"We’re using criminal justice mechanisms to deal with what should be an administrative process."
Jona Zyfi’s life has so far been an “adventurous story” full of fear, hope, resilience and relief.
At age seven, Zyfi was smuggled into Australia under a false name as a child refugee claimant. At 16, after a forced return to her native Albania, she emigrated to Canada carrying only a suitcase and teddy bear.
Now a PhD candidate at the University of Toronto’s Centre for Criminology & Sociolegal Studies, Zyfi is examining how public policy shapes the plight of asylum seekers and migrants in Canada. Her work is shedding valuable light on some of the little-known – and sometimes shocking – injustices faced by refugee claimants in a country widely thought to be among the most welcoming and multicultural in the world.
“The work that I do is very much informed by my lived experiences,” she says. “It’s where I find the strength to do it.”
Why is Zyfi examining the refugee experience through the lens of criminology and not political science?
“Lots of people have asked me that,” she says. “Even I had moments when I’d wonder, ‘Am I in the right department?’ But the deeper I go into my research, the more confirmation I get that I am doing the right thing.”
This is due to the phenomenon of “crimmigration,” a term that’s used to describe how refugee claimants are often subjected to processes normally associated with the criminal justice system.
“Immigration is an administrative field, while the criminal justice system is a lot more heavy-handed,” Zyfi explains. “And yet, we’re using criminal justice mechanisms to deal with what should be an administrative process. That doesn’t make sense.”
In some ways, she says, Canada’s approach to refugees is a good news story.
In the last decade, for example, the country has welcomed more than 40,000 Syrian refugees, and has been in the vanguard of acceptance for those fleeing persecution on the basis of gender identity and sexual orientation.
But there is darker side, too. Many Canadians are unaware that children can be held in detention with or without their parents and that adult asylum seekers who can’t be accommodated in holding centres have been detained in provincial jails alongside those serving criminal sentences.
Canada is also one of the few countries in the Global North where there is no legal limit on detention, meaning that claimants can spend years in jails or holding centres before their cases are heard.
“They rarely get access to legal aid and many of them can’t speak the language,” Zyfi says. “So they don’t even understand what’s happening. They’re unaware of their rights and terrified of being deported.”
Zyfi says she is particularly interested in the role technology plays in immigration and asylum processes and application assessment procedures. In an effort to reduce dependence on migrant detention, some asylum seekers are now granted temporary freedom but monitored in ways that are highly controversial.
These methods include the use of electronic ankle monitors as well as voice reporting via cellphone – both of which can fail if batteries or cell reception run out. Facial recognition software is also gaining in popularity.

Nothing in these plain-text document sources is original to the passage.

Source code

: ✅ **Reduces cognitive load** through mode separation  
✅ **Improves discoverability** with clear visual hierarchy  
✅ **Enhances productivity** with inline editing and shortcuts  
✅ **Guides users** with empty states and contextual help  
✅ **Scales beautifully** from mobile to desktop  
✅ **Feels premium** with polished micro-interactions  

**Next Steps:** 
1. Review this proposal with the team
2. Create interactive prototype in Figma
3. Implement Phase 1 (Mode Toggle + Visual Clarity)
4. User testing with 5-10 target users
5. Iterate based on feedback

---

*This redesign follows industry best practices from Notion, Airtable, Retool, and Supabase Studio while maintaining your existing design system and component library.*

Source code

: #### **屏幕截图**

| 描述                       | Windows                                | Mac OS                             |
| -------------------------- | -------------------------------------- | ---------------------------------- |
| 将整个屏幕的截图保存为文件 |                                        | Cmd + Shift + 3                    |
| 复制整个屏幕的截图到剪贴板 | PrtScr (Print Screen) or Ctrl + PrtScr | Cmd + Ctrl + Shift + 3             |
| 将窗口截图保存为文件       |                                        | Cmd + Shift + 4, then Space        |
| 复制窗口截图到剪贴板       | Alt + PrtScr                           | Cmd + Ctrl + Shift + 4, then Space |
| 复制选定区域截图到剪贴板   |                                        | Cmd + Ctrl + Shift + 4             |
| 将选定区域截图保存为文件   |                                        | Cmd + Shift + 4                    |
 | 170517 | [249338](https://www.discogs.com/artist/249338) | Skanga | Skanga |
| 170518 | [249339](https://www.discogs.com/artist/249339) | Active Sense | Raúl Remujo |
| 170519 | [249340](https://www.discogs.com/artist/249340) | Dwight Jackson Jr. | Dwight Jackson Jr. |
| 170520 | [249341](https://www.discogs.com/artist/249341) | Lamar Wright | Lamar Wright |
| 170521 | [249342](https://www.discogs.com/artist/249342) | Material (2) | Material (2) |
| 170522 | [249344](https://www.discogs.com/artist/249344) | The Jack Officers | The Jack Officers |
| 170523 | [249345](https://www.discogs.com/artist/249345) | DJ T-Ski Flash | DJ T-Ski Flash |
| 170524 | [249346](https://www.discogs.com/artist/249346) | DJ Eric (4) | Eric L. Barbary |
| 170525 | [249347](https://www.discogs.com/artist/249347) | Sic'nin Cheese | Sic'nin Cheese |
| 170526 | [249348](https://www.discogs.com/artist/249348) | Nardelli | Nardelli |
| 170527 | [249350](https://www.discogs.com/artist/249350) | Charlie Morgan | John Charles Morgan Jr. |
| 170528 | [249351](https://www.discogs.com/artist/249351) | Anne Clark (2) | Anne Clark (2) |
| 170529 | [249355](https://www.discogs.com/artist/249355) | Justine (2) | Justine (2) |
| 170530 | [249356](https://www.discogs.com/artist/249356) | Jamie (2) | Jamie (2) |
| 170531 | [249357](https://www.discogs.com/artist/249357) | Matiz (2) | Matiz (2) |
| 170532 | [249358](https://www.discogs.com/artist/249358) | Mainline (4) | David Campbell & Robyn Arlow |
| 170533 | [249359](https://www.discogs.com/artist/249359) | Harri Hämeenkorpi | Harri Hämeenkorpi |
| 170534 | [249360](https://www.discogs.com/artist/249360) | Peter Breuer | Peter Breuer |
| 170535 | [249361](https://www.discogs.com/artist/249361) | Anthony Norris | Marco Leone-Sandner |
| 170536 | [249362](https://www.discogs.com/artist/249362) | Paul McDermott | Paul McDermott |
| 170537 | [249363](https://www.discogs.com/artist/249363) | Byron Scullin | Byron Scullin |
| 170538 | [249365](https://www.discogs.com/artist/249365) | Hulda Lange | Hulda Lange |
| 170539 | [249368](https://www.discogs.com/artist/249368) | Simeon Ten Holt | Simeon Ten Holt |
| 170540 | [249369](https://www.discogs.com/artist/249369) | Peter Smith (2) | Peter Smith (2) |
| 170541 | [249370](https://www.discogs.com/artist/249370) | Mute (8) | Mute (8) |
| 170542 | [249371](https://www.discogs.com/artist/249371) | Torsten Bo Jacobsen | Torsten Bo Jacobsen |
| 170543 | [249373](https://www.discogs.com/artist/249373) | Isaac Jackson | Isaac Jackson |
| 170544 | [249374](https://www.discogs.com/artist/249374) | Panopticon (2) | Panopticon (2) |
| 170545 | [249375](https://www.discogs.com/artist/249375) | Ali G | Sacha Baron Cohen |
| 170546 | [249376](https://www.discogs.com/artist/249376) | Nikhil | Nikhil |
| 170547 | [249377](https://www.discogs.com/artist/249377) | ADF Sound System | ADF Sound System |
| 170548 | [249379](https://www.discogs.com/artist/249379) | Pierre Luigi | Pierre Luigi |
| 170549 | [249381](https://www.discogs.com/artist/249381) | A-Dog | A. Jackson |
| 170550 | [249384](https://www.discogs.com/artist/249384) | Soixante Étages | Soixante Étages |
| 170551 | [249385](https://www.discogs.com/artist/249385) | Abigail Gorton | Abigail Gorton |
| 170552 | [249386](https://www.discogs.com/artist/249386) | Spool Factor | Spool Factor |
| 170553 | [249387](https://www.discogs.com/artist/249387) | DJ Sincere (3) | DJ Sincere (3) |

But even a small technical mistake, Zyfi argues, can place a claimant’s life in danger. “There’s this idea that technology is going to solve all our problems,” says Zyfi. “It’s going to make faster decisions, better decisions. The decisions are faster, but that doesn’t always mean that they are better.”
Zyfi’s concern about the rights of asylum seekers is born from her own experiences.
Born shortly after the fall of communism in Albania, her early life was spent amid the anarchy and civil insurrection that followed the collapse of the country’s economy. “We had to hide under the tables, because bullets could fly through at any minute,” she recalls. “One flew through our balcony window. The arms depots were open; anybody could get bullets, a grocery bag full of grenades, whatever they could find. It was a free-for-all.”
Using a false name, Zyfi made her way to Australia with her mother and sister via a human smuggling network. But the family was expelled from Australia in 2005 when Albania was deemed to be a safe country of origin. “I remember my mother packing up our entire life in a shipping container,” she says.
Four years later, Zyfi came to Canada and two years ago, after a lengthy series of applications and various immigration statuses, she was finally granted citizenship.
Now, she is firmly committed to making life better for other migrants and refugees, including by giving them a bigger say in decisions that affect them. In policymaking, “our stories are not being incorporated in a meaningful way,” she says. “To me, that is the saddest part.”
The groundswell of private support for Syrian refugees – Zyfi herself was an enthusiastic sponsor – shows that caring for survivors of global crisis is a Canadian value. But she says that civil society alone cannot provide the support needed, and the government can do more – not only for immigrants deemed to be economically desirable, but for those whose lives are in jeopardy.
“Historically, immigration has been key to the Canadian economy. It has also been a fundamental tenet of nation-building and multiculturalism,” Zyfi says. “But we are doing the bare minimum. We have the capacity to do so much more.”